A panel of federal judges on Monday blocked Alabama from using congressional district maps that would dilute the votes of Black people in the 2026 midterm elections.

The ruling in U.S. District Court in Birmingham, Ala., which found that the maps “intentionally discriminated based on race,” sets the stage for the Supreme Court to determine whether the maps, which were first proposed in 2023, can be used by Alabama this year.

The three-judge panel issued its ruling in response to the Supreme Court telling it to revisit the question of whether the maps could be used in light of the Supreme Court’s recent ruling in a case known as Louisiana v. Callais, which found that Louisiana’s drawing of its own congressional map was a racial gerrymander.

The panel noted that it previously had ruled that Alabama’s map of districts violated the “Voting Rights Act of 1965 and intentionally discriminated against Black voters based on race in violation of the Fourteenth Amendment to the United States Constitution.”

The ruling came four days after the panel heard oral arguments about the maps, and as Republicans are battling to defend an ultra-thin majority in the U.S. House of Representatives.

“As we see it, the irreducible minimum is that federal law requires that all Alabamians have an opportunity to vote under districting plans untainted by intentional race-based discrimination,” the panel wrote.

TASKS.
a) Answer these questions about the Alabama redistricting excerpt:
(i) In which city is the U.S. District Court that issued the ruling?
(ii) In what year were the maps first proposed?
(iii) How many days after hearing oral arguments did the panel issue its ruling?
b) Reproduce the Alabama redistricting excerpt starting with "The ruling came" and going on through "the panel wrote.", substituting "testimony" for "oral arguments".
The entries that follow have no connection to the text above.

DATASET.
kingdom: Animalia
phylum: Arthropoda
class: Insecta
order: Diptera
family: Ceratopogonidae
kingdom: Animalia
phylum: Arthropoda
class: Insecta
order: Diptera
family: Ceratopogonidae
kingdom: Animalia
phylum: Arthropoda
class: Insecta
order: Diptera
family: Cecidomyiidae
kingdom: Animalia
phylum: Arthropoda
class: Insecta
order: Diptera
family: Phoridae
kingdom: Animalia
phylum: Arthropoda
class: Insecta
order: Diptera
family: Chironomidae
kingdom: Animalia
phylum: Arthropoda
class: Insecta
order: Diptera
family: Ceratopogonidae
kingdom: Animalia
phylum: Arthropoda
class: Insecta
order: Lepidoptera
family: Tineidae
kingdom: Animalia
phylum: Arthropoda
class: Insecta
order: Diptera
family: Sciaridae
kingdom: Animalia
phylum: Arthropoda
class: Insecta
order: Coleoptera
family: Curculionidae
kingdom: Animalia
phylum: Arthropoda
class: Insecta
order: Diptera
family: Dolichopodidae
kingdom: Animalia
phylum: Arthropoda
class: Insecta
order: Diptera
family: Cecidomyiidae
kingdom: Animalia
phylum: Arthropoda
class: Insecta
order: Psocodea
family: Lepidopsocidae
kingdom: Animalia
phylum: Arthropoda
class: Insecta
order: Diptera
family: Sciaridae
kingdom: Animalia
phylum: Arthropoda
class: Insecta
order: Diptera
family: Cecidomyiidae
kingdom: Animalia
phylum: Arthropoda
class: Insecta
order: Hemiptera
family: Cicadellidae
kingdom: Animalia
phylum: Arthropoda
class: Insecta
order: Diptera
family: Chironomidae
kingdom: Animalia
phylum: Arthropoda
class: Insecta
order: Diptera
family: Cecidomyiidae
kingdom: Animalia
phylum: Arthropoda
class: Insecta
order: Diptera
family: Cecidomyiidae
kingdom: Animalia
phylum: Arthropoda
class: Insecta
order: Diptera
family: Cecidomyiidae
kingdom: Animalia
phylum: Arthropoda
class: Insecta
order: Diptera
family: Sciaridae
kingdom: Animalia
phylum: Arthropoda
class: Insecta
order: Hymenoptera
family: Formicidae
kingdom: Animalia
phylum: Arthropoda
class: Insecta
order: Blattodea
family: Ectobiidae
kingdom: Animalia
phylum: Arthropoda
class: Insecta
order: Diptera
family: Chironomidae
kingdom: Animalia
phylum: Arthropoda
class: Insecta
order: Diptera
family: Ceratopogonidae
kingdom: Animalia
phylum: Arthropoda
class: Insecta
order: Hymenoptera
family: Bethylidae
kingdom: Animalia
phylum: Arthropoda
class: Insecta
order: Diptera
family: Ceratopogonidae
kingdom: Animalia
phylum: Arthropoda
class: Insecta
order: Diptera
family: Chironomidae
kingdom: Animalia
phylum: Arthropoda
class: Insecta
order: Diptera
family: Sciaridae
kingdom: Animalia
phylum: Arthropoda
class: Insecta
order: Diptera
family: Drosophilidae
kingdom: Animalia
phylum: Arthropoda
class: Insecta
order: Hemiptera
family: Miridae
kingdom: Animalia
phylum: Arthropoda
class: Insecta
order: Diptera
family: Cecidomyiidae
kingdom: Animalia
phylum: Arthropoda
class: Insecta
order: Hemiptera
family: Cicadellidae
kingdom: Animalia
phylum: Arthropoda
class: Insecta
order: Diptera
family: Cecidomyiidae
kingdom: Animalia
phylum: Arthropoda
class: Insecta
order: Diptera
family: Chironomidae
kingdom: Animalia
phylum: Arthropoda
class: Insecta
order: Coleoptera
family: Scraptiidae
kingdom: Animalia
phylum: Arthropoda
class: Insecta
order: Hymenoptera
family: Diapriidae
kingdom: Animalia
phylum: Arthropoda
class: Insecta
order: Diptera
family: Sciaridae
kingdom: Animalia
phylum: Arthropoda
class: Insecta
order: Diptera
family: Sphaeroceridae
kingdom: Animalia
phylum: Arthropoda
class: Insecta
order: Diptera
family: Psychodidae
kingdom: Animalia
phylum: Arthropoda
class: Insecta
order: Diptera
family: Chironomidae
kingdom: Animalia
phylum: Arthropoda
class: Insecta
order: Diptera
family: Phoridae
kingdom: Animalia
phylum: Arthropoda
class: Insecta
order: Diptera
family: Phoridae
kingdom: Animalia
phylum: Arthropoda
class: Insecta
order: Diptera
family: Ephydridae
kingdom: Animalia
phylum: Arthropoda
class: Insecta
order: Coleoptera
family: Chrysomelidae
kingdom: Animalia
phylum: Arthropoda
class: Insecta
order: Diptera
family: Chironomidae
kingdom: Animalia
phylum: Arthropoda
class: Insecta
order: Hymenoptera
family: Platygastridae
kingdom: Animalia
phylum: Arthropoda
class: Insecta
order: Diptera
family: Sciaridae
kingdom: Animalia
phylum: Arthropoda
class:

RESPONSES TO THE EXERCISE.
a)
(i) Birmingham, Ala.
(ii) 2023
(iii) Four

b)
The ruling came four days after the panel heard testimony about the maps, and as Republicans are battling to defend an ultra-thin majority in the U.S. House of Representatives.

“As we see it, the irreducible minimum is that federal law requires that all Alabamians have an opportunity to vote under districting plans untainted by intentional race-based discrimination,” the panel wrote.